American film/TV editor, producer, director (1913–2015)

James Elmo Williams (April 30, 1913 – November 25, 2015) was an American film and television editor, producer, director and executive. His work on the film High Noon (1952) received the Academy Award for Best Film Editing. In 2006, Williams published Elmo Williams: A Hollywood Memoir.

==Career==
Among the films that Williams edited are High Noon (1952), 20,000 Leagues Under the Sea (1954) and The Vikings (1958). Williams was involved in the production of The Longest Day (1962) and Cleopatra (1963), and he was a producer of the film Tora! Tora! Tora! (1970). Between 1971 and 1974, Williams was the Head of Production for 20th Century Fox.

Williams edited the film Design for Death (1947), which won an Academy Award for Best Documentary Feature. Williams won the Academy Award for Best Film Editing for his work on 1952's High Noon (directed by Fred Zinnemann and co-edited with Harry W. Gerstad, although he was subordinate to Gerstad), and was nominated again for 1954's 20,000 Leagues Under the Sea (directed by Richard Fleischer).

High Noon was listed as the 54th best-edited film of all time in a 2012 survey of members of the Motion Picture Editors Guild,
and the editing of High Noon is probably Williams' most studied accomplishment. Critic James Berardinelli wrote, "High Noon's tension comes through Kane's desperation, aided in no small part by Elmo Williams' brilliant editing as the clock ticks down to twelve. For a motion picture with so little action, the suspense builds to almost unbearable levels." In his memoir, Williams states that this well-known montage was specifically edited to match the music composed for the scene by Dimitri Tiomkin.

Williams was credited as associate producer and coordinator of battle episodes on The Longest Day (1962). He was also an uncredited second unit director. He later produced another historical World War II film Tora! Tora! Tora! (1970), also for Darryl F. Zanuck.
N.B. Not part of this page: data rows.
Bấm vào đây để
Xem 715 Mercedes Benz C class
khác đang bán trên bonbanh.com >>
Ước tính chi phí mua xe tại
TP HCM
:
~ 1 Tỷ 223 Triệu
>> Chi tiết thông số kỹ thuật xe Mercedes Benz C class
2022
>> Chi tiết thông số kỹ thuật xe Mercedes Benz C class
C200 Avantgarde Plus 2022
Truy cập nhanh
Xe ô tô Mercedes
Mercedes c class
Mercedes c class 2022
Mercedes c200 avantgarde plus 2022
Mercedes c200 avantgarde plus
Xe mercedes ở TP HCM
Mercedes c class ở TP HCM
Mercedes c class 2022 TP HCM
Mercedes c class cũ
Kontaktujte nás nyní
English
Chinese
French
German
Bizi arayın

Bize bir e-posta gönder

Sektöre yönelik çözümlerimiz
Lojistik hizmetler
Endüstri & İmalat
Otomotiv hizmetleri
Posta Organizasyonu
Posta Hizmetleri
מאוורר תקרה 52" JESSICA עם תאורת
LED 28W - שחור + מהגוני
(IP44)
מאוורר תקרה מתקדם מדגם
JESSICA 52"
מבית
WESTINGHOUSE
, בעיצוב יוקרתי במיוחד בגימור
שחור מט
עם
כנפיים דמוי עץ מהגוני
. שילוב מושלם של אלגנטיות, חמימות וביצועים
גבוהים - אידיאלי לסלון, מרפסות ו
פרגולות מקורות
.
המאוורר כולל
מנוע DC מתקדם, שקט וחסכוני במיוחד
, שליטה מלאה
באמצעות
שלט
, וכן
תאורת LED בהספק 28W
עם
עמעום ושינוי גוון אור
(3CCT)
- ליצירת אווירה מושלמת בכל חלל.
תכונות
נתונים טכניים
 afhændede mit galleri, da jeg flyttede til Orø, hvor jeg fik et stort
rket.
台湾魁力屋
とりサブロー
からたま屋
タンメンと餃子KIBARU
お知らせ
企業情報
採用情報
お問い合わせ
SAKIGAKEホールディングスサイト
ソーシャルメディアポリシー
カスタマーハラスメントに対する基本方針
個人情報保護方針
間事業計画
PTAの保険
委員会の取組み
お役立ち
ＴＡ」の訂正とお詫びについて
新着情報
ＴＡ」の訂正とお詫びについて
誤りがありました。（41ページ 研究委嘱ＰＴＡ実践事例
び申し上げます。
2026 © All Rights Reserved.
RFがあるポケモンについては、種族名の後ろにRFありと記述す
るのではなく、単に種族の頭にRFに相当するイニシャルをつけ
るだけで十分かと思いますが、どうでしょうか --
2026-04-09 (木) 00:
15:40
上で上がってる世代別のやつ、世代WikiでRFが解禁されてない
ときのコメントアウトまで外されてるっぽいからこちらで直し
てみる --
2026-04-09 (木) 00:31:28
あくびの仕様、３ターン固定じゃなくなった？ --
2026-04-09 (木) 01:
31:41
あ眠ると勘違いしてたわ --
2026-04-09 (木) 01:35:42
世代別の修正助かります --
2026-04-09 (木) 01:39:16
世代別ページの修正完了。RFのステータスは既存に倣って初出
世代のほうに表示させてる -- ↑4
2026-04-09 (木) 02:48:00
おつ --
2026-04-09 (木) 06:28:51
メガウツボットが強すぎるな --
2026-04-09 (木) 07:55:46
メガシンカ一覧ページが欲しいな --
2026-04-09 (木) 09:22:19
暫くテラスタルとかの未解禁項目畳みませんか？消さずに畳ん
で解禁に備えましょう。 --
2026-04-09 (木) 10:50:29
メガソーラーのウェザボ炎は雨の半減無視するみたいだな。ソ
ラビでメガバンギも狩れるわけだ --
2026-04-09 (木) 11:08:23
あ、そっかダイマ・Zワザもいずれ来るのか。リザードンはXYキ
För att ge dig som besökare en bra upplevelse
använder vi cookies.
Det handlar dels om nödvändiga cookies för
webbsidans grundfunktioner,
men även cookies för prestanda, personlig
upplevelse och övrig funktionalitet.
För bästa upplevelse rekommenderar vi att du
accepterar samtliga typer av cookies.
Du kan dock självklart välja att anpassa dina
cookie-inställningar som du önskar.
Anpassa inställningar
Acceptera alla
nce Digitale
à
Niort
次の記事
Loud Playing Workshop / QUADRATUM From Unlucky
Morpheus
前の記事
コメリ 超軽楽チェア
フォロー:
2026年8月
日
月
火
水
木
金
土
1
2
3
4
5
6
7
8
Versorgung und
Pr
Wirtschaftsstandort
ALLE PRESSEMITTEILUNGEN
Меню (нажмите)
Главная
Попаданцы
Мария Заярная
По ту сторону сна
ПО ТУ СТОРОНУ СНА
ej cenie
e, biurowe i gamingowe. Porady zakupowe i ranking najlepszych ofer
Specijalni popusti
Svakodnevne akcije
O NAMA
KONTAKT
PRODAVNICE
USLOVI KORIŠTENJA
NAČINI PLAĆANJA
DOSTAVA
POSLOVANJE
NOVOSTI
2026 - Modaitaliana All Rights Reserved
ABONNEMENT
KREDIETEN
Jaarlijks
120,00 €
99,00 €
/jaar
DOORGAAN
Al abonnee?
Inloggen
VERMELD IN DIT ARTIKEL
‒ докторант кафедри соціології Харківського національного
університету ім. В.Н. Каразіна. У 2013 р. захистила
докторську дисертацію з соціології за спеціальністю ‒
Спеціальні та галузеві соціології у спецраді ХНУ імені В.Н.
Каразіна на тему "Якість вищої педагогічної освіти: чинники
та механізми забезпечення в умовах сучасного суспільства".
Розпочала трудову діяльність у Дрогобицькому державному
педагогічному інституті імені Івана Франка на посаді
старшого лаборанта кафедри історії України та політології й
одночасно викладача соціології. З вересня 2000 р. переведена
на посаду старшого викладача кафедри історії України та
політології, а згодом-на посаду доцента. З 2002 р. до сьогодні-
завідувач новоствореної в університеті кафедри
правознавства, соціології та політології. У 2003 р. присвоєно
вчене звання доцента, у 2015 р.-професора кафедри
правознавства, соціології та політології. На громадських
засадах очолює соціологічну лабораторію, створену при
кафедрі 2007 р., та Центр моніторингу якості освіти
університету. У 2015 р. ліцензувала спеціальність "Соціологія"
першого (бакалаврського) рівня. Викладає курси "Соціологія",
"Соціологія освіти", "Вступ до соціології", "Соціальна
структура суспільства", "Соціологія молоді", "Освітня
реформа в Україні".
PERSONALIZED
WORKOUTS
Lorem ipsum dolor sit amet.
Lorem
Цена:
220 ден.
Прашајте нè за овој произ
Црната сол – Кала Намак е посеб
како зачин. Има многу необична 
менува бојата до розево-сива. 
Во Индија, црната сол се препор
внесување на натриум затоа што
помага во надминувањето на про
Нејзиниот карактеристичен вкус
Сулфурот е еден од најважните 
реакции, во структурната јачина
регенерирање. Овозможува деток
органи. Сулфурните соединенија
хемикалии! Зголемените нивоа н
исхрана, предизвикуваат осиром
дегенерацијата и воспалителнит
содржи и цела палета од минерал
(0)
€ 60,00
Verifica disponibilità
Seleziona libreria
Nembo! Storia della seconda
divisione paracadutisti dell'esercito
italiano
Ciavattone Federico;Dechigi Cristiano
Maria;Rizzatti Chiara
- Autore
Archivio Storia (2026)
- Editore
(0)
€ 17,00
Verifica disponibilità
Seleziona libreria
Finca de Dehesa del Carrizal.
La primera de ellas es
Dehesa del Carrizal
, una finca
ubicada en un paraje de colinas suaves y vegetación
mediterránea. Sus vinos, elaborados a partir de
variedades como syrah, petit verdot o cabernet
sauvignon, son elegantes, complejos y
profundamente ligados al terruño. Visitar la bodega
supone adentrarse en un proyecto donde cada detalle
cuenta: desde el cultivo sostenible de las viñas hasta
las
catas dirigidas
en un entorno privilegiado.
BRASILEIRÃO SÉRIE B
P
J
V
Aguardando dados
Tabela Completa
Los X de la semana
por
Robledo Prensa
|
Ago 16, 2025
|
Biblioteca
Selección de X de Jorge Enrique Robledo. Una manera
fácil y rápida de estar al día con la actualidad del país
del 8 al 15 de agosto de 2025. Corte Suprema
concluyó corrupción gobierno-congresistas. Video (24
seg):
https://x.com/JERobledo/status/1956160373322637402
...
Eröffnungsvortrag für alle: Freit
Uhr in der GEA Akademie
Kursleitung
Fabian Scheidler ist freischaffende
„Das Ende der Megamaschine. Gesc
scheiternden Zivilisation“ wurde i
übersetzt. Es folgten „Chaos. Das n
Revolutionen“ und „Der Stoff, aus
Williams was elected to membership in the American Cinema Editors (ACE). In 1971, Williams was honored with the ACE "Golden Eddie" award as Filmmaker of the Year. In 1990, Williams received the ACE Career Achievement Award; he was among the first six editors to be honored as such.

On May 14, 2011, Williams featured in Slow Children's music video “Learn to Love”.

==Personal life==
Williams was born in Lone Wolf, Oklahoma. In 1940, he married Lorraine Williams, who died in 2004. They adopted two daughters and a son. The couple retired to Brookings, Oregon, on the Oregon Coast in 1983. In December 2008, Williams donated a public chapel to the city in memory of his wife. The chapel, named Capella By The Sea, is located in Azalea Park in Brookings.

Lorraine wrote the lyrics to the theme song for the movie Those Magnificent Men in Their Flying Machines (1965); British composer Ron Goodwin set them to music and conducted.

He turned 100 in April 2013.

Elmo Williams died at his home in Brookings on November 25, 2015, at the age of 102.

Elmo's brother Burch Williams was killed in an accident when a biplane crashed into the helicopter Burch was in during the filming of aerial sequences for the 1971 film Zeppelin.